WORK INSTRUCTION:
Reproduce each line of the material below word for word, without any changes.

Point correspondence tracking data
################
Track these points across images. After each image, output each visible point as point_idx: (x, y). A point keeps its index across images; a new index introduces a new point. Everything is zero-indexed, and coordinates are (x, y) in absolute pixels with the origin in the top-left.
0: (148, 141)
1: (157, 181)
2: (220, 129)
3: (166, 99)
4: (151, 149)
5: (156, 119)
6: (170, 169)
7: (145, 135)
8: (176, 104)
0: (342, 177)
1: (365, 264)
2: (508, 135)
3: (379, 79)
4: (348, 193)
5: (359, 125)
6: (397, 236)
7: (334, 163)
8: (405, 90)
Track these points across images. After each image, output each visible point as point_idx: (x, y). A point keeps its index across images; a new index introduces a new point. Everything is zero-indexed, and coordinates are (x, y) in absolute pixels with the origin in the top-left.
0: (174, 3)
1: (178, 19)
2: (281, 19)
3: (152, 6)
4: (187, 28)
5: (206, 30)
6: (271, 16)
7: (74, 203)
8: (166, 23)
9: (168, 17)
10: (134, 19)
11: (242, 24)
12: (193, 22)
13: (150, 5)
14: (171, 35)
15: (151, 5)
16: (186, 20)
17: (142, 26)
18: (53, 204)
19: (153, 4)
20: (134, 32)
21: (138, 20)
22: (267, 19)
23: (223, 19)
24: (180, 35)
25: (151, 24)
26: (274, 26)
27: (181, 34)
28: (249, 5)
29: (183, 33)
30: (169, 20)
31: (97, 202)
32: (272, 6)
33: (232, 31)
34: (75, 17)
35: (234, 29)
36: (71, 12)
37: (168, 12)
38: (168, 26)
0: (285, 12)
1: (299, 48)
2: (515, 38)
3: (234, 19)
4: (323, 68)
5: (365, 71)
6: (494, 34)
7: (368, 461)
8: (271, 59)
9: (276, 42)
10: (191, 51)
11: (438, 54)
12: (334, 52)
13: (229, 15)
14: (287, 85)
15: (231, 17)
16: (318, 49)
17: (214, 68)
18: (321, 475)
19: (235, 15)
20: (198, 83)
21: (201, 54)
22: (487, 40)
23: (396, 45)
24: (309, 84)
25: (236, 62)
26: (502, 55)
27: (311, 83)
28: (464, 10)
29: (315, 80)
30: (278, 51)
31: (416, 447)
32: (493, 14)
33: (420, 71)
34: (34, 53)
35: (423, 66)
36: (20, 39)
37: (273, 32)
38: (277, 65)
################
EXERCISE ANSWER:
Track these points across images. After each image, output each visible point as point_idx: (x, y). A point keeps its index across images; a new index introduces a new point. Everything is zero-indexed, and coordinates are (x, y) in absolute pixels with the origin in the top-left.
0: (148, 141)
1: (157, 181)
2: (220, 129)
3: (166, 99)
4: (151, 149)
5: (156, 119)
6: (170, 169)
7: (145, 135)
8: (176, 104)
0: (342, 177)
1: (365, 264)
2: (508, 135)
3: (379, 79)
4: (348, 193)
5: (359, 125)
6: (397, 236)
7: (334, 163)
8: (405, 90)
Track these points across images. After each image, output each visible point as point_idx: (x, y). A point keeps its index across images; a new index introduces a new point. Everything is zero-indexed, and coordinates are (x, y) in absolute pixels with the origin in the top-left.
0: (174, 3)
1: (178, 19)
2: (281, 19)
3: (152, 6)
4: (187, 28)
5: (206, 30)
6: (271, 16)
7: (74, 203)
8: (166, 23)
9: (168, 17)
10: (134, 19)
11: (242, 24)
12: (193, 22)
13: (150, 5)
14: (171, 35)
15: (151, 5)
16: (186, 20)
17: (142, 26)
18: (53, 204)
19: (153, 4)
20: (134, 32)
21: (138, 20)
22: (267, 19)
23: (223, 19)
24: (180, 35)
25: (151, 24)
26: (274, 26)
27: (181, 34)
28: (249, 5)
29: (183, 33)
30: (169, 20)
31: (97, 202)
32: (272, 6)
33: (232, 31)
34: (75, 17)
35: (234, 29)
36: (71, 12)
37: (168, 12)
38: (168, 26)
0: (285, 12)
1: (299, 48)
2: (515, 38)
3: (234, 19)
4: (323, 68)
5: (365, 71)
6: (494, 34)
7: (368, 461)
8: (271, 59)
9: (276, 42)
10: (191, 51)
11: (438, 54)
12: (334, 52)
13: (229, 15)
14: (287, 85)
15: (231, 17)
16: (318, 49)
17: (214, 68)
18: (321, 475)
19: (235, 15)
20: (198, 83)
21: (201, 54)
22: (487, 40)
23: (396, 45)
24: (309, 84)
25: (236, 62)
26: (502, 55)
27: (311, 83)
28: (464, 10)
29: (315, 80)
30: (278, 51)
31: (416, 447)
32: (493, 14)
33: (420, 71)
34: (34, 53)
35: (423, 66)
36: (20, 39)
37: (273, 32)
38: (277, 65)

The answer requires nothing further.